Lost Phoenix Farm, Hindmarsh Valley
Earlier this year, chefs Andre Ursini and Will Doak quietly opened their first venture together – a regional restaurant and event space in Hindmarsh Valley. It’s not the most obvious choice for someone of Ursini’s profile, but he’s got form in hidden destination restaurants with Villeta Porcini. Lost Phoenix Farm, though – tucked away inland from the busy coastal destinations of Port Elliot and Victor Harbor, atop a hill, in the former home of Victor Harbor Winery – is wholly more accessible and family-friendly. Doak, who previously worked at Ursini’s Orso, and head chef Bridget Corber are matching the setting’s farmhouse vibes with wholesome, homestyle cooking: peri peri-glazed roast chicken, lamb shoulder with labneh, and crumbed flathead with gribiche alongside Mediterranean-leaning snacks such as anchovy fingers with whipped ricotta and peperonata, and burrata with panzanella salad and fig leaf oil. Add to that plenty of grassy space for kids to run around and it might be the ideal weekend destination for young families.
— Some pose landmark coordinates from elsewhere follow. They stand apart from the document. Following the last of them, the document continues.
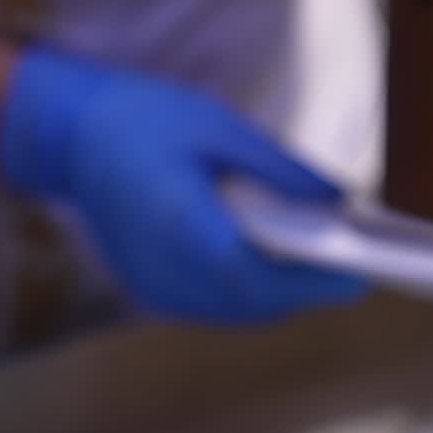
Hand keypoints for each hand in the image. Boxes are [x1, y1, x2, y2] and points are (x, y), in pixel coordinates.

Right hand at [0, 48, 366, 323]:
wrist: (73, 136)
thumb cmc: (146, 121)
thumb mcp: (221, 127)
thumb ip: (281, 171)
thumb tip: (338, 201)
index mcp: (181, 223)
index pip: (257, 277)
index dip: (312, 284)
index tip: (358, 276)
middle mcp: (162, 266)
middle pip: (251, 303)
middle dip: (303, 291)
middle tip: (346, 267)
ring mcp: (150, 284)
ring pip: (232, 311)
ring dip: (274, 295)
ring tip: (314, 267)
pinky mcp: (145, 288)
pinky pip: (208, 305)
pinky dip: (243, 293)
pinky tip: (265, 266)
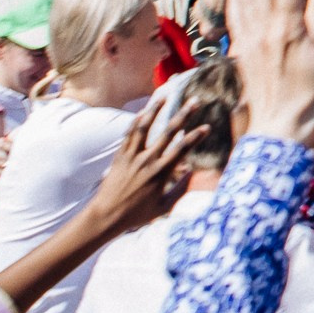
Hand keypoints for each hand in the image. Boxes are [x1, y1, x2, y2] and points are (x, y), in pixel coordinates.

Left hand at [82, 104, 207, 238]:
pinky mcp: (120, 156)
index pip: (182, 149)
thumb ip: (181, 190)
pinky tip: (143, 112)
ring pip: (145, 127)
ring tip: (165, 97)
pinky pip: (129, 134)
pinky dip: (137, 121)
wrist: (106, 215)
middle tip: (195, 101)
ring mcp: (132, 156)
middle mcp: (147, 161)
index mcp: (161, 173)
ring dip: (156, 110)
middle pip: (168, 132)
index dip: (196, 136)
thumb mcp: (165, 206)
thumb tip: (194, 173)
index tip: (207, 127)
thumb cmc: (137, 214)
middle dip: (184, 114)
**Press Food & Wine, CBD**
It’s not technically a new opening, but it may as well be. After a three-month closure and a change of ownership, Waymouth Street institution Press reopened in April with a new look, new chef and new direction. The ground-floor dining room is unrecognisable, with a curvaceous new marble bar and a lighter, softer, more intimate setting courtesy of designer Claire Kneebone. The menu has changed dramatically too, thanks to new executive chef Tom Tilbury (previously at Gather at Coriole), who’s plating up Gazander oysters served with wakame and a cucumber vinaigrette, choux au craquelin filled with silky chicken liver parfait, and blushing pink strips of dry-aged beef served in a beef-fat vinaigrette. He’s also paying homage to classic Press dishes, including its signature offal and burger, available at the bar only.
Silver Sands Beach Club, Aldinga
Aldinga’s new Silver Sands Beach Club is a surf club, but not as you know it. Since opening two months ago, the 120-seat bar and dining room inside the refurbished Aldinga Bay Surf Life Saving Club has been a magnet for city folk and locals alike. It’s little wonder, with owner-operators Mark Kamleh (Tiger Mountain, Syrian Mobile Disco) and Nick Stock (a respected wine critic and Tasting Australia’s beverage director) behind it; prime ocean views; and a coastal-inspired menu alongside pub classics including a prawn cocktail bun, kingfish crudo, Kinkawooka mussels with fries, and grilled swordfish – plus pizza, lasagne, a cheeseburger and a chicken schnitzel. The wine list combines Fleurieu producers such as Alpha Box & Dice alongside a hefty list of premium internationals (think premier cru burgundy and chablis) curated by Stock.
Since publication, more excellent new restaurants have opened – including Yuki in Burnside.